Entry requirements

Radiation Protection and Medical Effects, 4 credit points/6 credits (6 ECTS credits), or corresponding knowledge and:

1) Accepted participant in the Master programme in Medical Nuclide Techniques

--or--

2) University degree (BSc or MSc) after at least three years of study (minimum 120 credit points/180 credits or 180 ECTS credits) in life sciences (e.g. physics, radiophysics, chemistry or biology), medicine, pharmacy, nursing, or other relevant University education.

Learning outcomes

The course applies knowledge from the course Radiation protection and medical effects, 6 ECTS credits (4 p), and prepares for further studies within the program. The goal is to give basic knowledge of techniques regarding radiation detectors, for preclinical as well as clinical applications, and to understand the construction of radiation detectors enough to be able to handle them.

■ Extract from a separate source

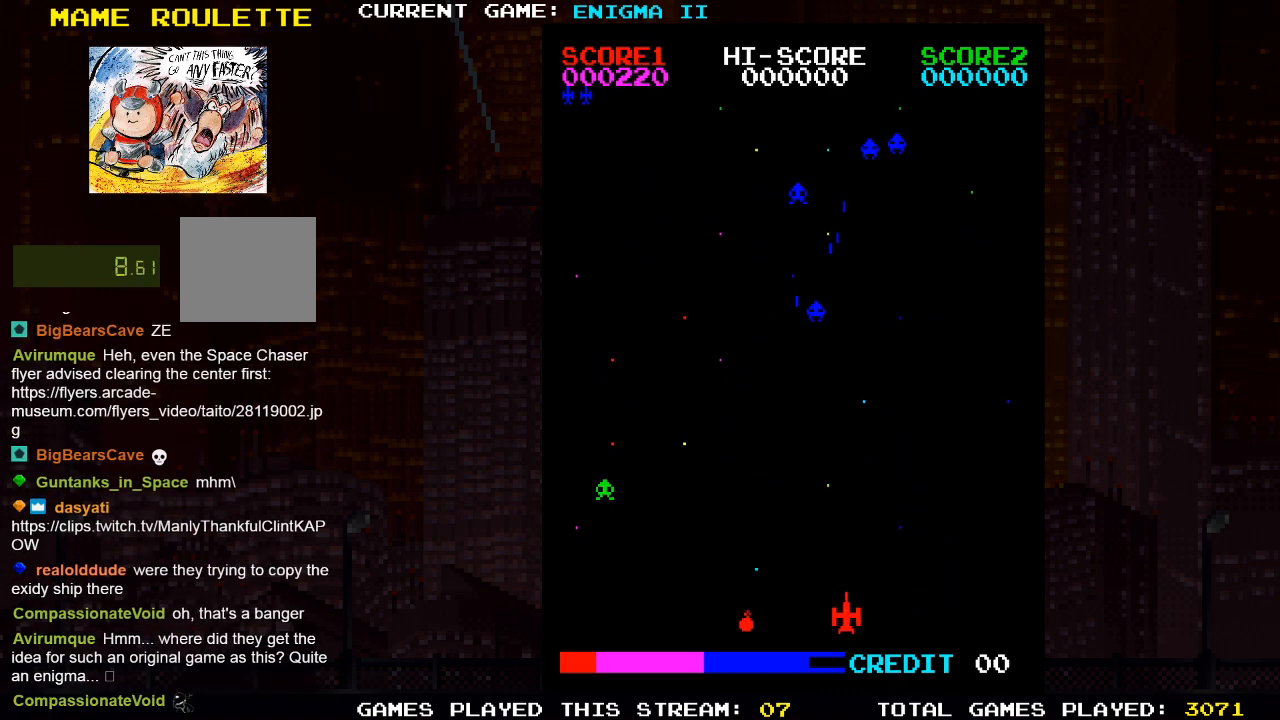
{"buttons": [], "left_stick": "center", "right_stick": "center", "events": [[100, "DPAD_LEFT", "up"], [183, "SQUARE", "down"], [317, "SQUARE", "up"]]}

After passed course it is expected that the student can:

-explain principles for different kinds of radiation detectors

-give details about detectors used in lab and for radiation protection

-give details about function and use of gamma and liquid scintillation detectors

-give details about function and use of semiconductors and other detectors

-describe gamma cameras for clinical and experimental use

-describe PET and SPECT, also in combination with CT, for clinical and experimental use

-explain procedures for analysis and quantification with PET and SPECT

-describe clinical applications in nuclear medicine

-perform spectrum analysis of different radionuclides, also during quenching and multi nuclide measurements

-define dosimetric units

-handle dosimetric calculations and advanced simulations; point kernel, Monte Carlo

-plan and independently perform experiments with different radiation detectors and be able to analyse results

Content

History and future perspectives. Radiation detectors, general principles. Detectors in lab and for radiation protection. Gamma- and liquid-scintillation detectors. Semi conductors and other detectors. Gamma cameras for clinical and experimental use. SPECT and SPECT-CT, and clinical applications. PET and PET-CT, and clinical applications. Analysis and quantification with PET and SPECT. Laborations with well counter, liquid scintillation counter and phosphor imager. The need of dosimetry in preclinical and clinical applications. Definition of dosimetric units; absorbed dose, kerma, fluence, equivalent dose, effective dose. Measuring methods; ion chamber, TLD, diodes, film etc. Simple calculation methods; gamma constant. Dosimetry of radionuclides (MIRD). Advanced calculation methods; point kernel, Monte Carlo.

Instruction

Lectures, projects, seminars, laboratory work, demonstrations, study visit. Course-specific web site information and education material.

Assessment

Written examination and presentation of individual literature. To pass examination, seminars and laboratory work must be passed. The grades "Pass" or "Fail" are given.